● **YOUR TASK**:
Rewrite the listing from the line containing "pose: elev=346.7 azim=346.5" through the end of the listing, replacing "pose" with "camera" and leaving everything else unchanged. Omit the pictures from your answer.

● **PROVIDED DATA**:
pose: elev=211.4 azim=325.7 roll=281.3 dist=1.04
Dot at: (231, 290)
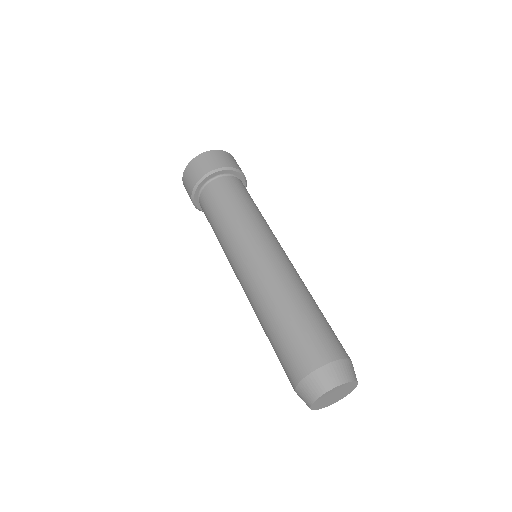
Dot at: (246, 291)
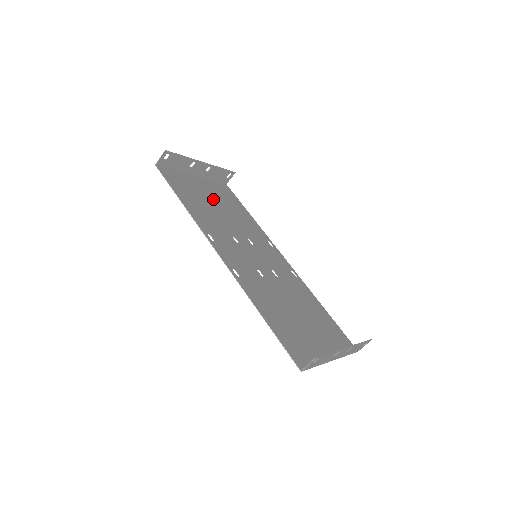
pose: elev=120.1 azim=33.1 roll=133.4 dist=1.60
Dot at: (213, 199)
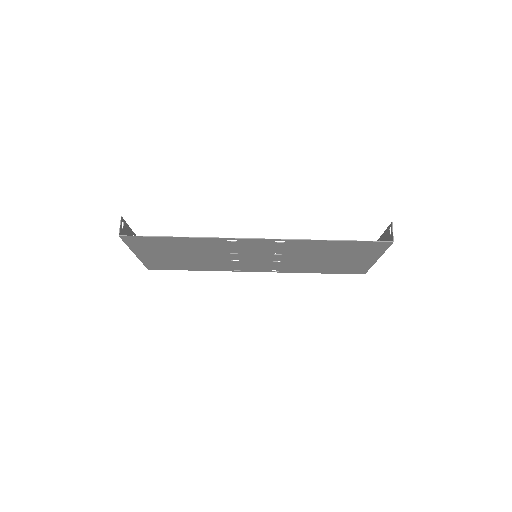
Dot at: (173, 255)
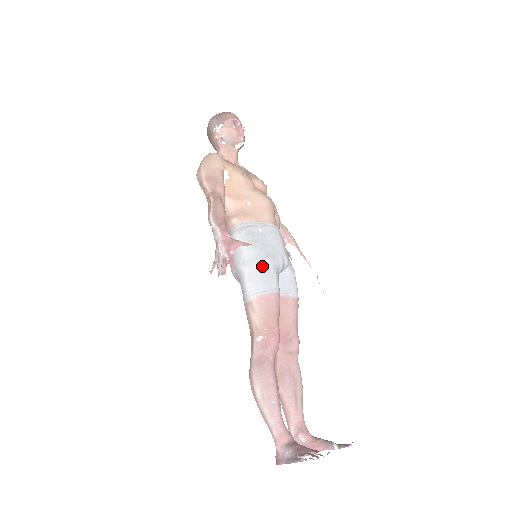
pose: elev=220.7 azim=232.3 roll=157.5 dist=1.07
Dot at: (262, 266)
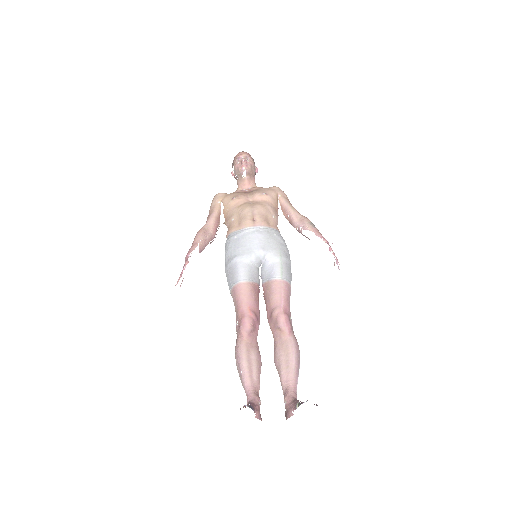
Dot at: (231, 266)
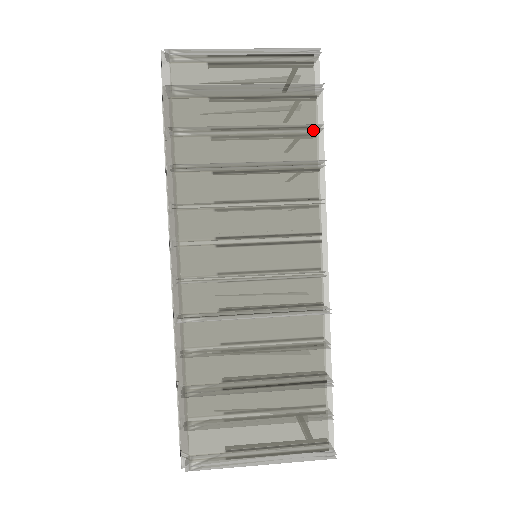
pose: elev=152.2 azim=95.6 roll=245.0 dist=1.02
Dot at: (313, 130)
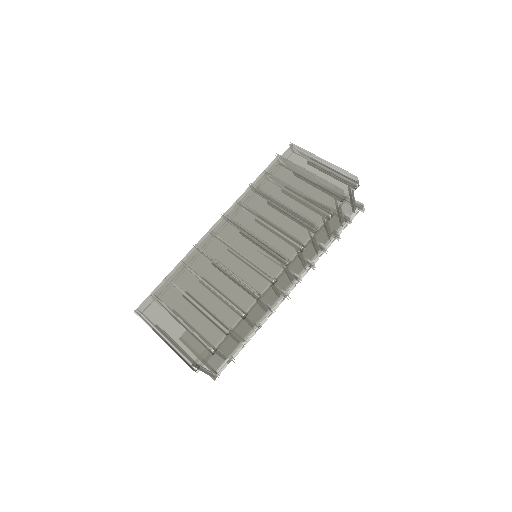
Dot at: (323, 208)
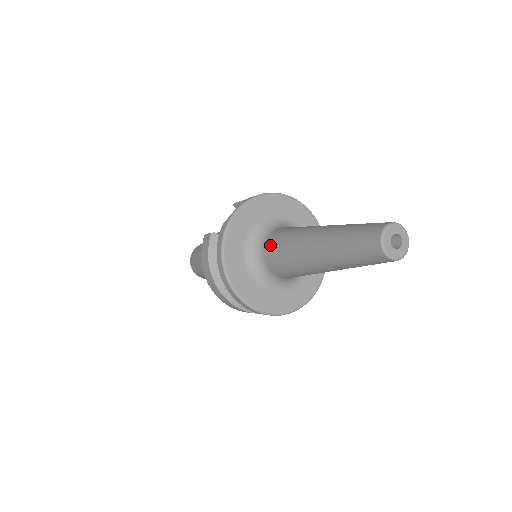
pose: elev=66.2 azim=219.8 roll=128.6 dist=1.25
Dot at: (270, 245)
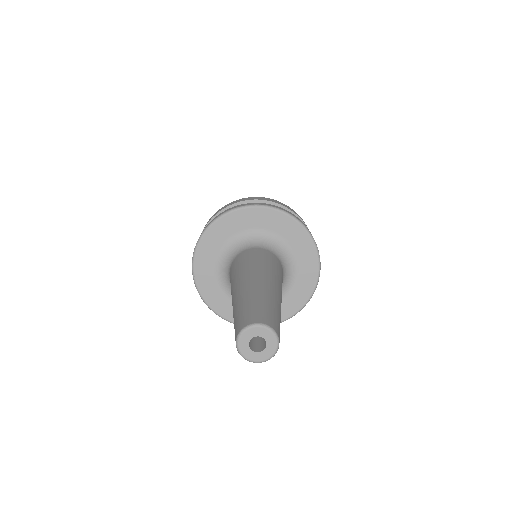
Dot at: occluded
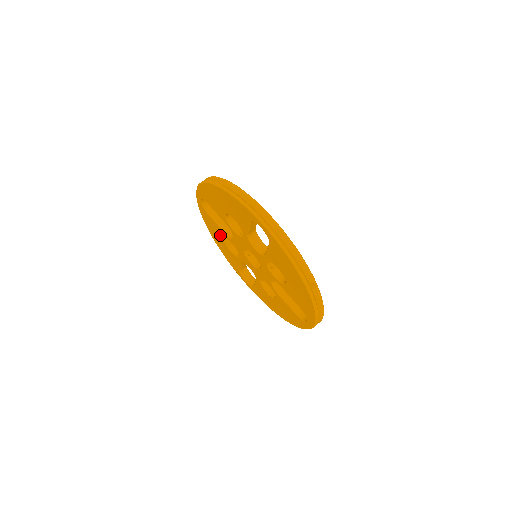
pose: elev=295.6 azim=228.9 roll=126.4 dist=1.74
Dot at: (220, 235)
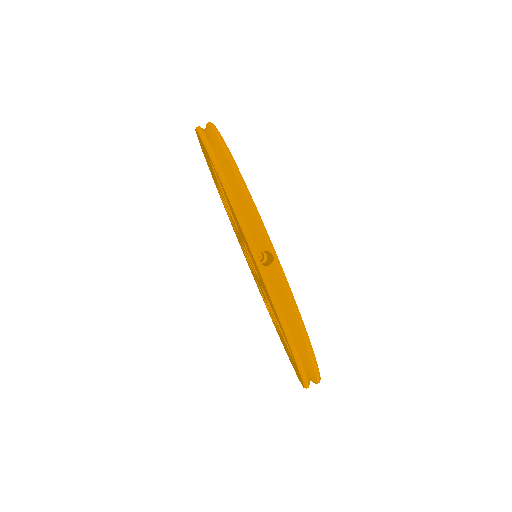
Dot at: occluded
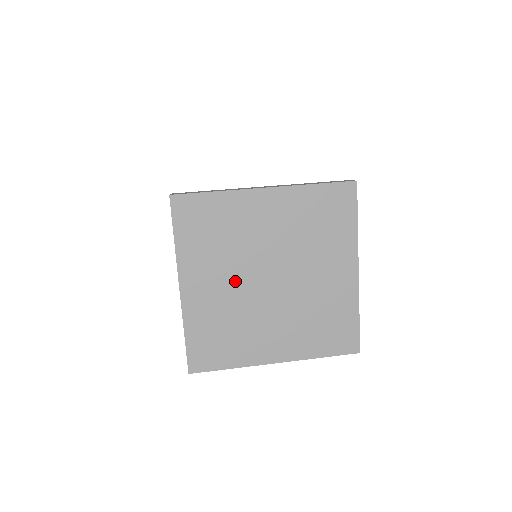
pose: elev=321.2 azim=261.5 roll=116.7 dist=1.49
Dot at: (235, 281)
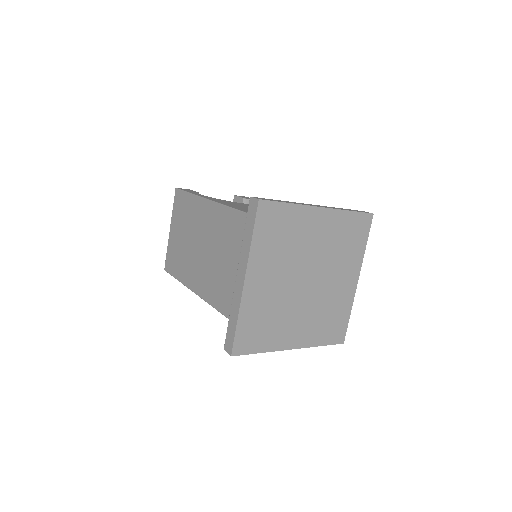
Dot at: (284, 279)
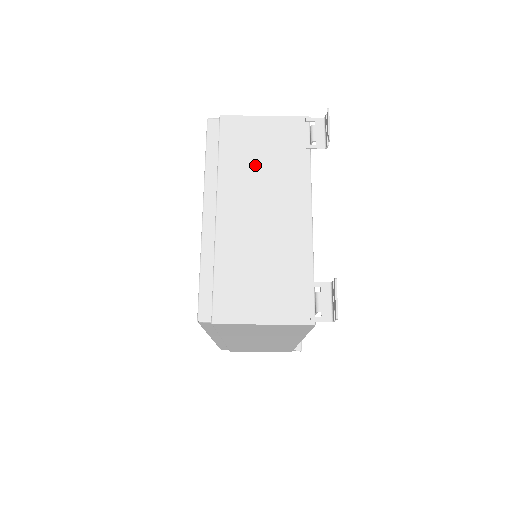
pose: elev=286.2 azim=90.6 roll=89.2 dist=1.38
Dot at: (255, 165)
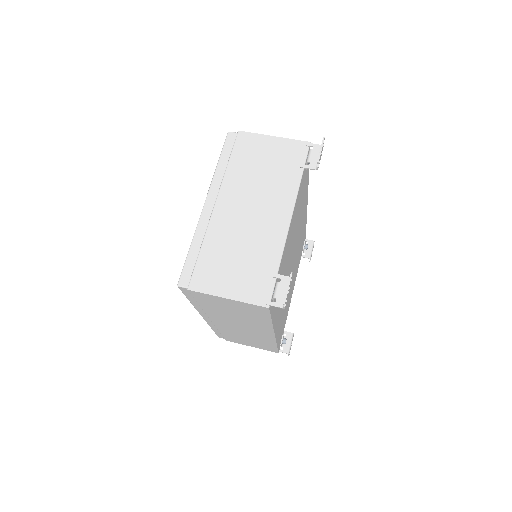
Dot at: (255, 173)
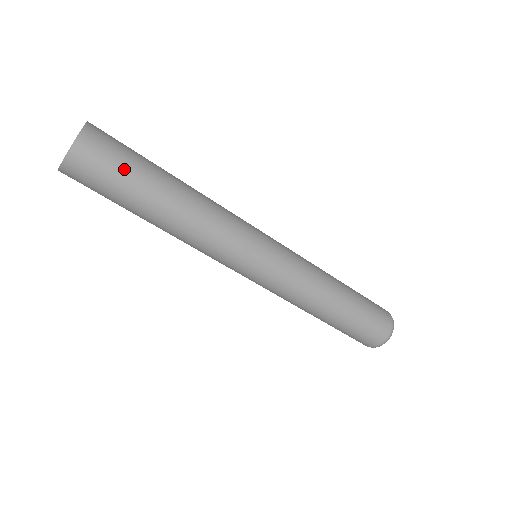
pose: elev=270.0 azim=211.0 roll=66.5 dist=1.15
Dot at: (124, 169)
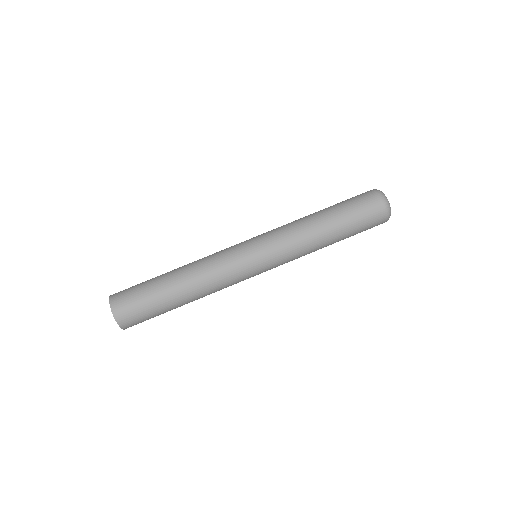
Dot at: (140, 286)
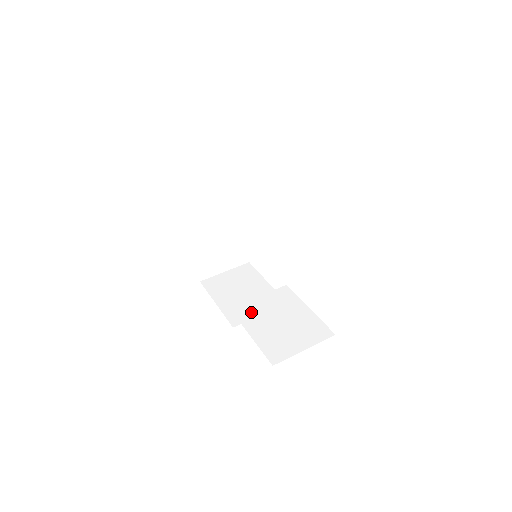
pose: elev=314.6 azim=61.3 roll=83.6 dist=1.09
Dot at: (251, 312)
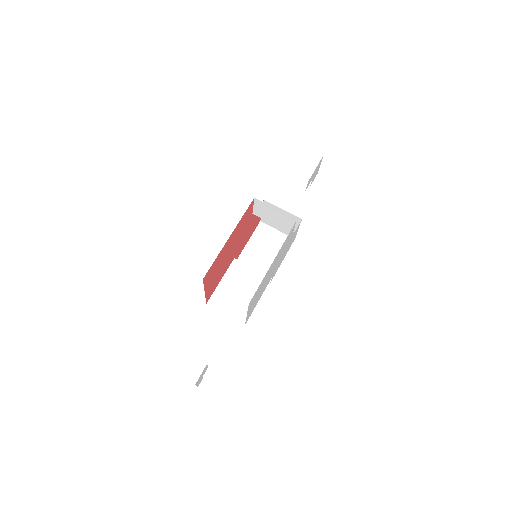
Dot at: (238, 271)
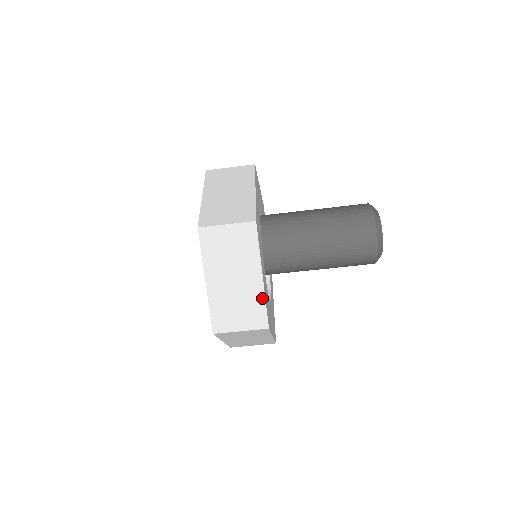
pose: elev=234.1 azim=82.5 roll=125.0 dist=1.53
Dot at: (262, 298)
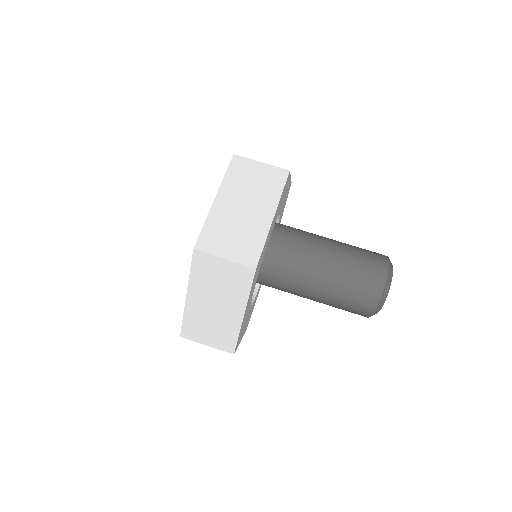
Dot at: (264, 236)
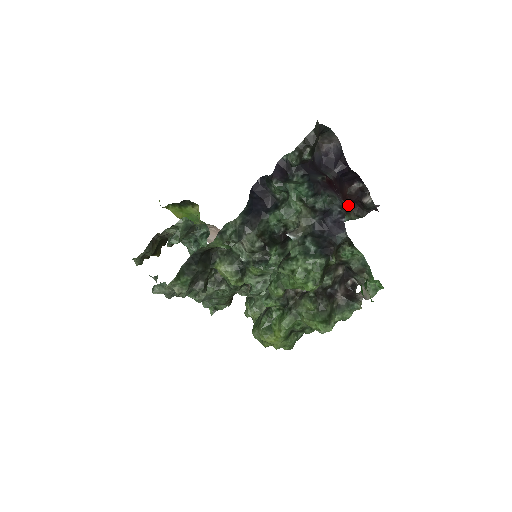
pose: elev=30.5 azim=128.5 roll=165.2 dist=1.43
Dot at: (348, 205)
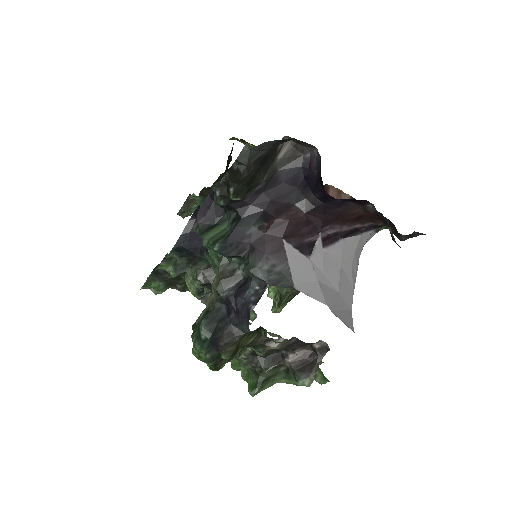
Dot at: (375, 221)
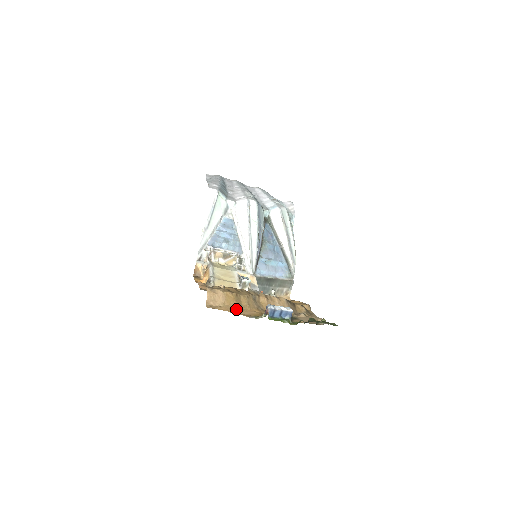
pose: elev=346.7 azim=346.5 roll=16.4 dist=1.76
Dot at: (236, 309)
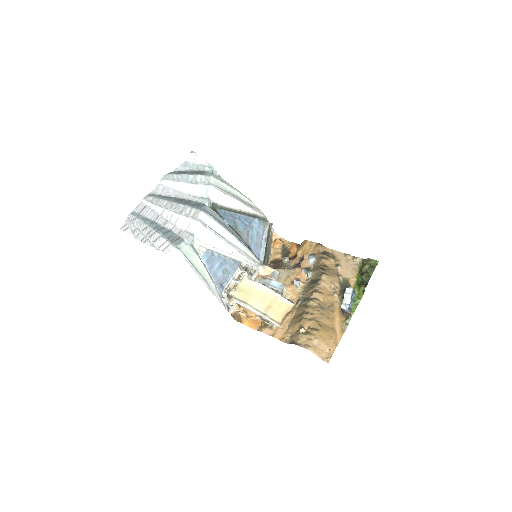
Dot at: (334, 336)
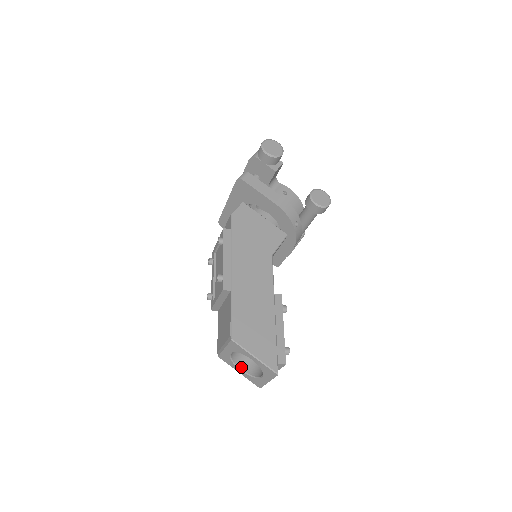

● **FINAL ANSWER**:
camera: elev=346.7 azim=346.5 roll=16.4 dist=1.76
Dot at: (236, 309)
Dot at: (334, 336)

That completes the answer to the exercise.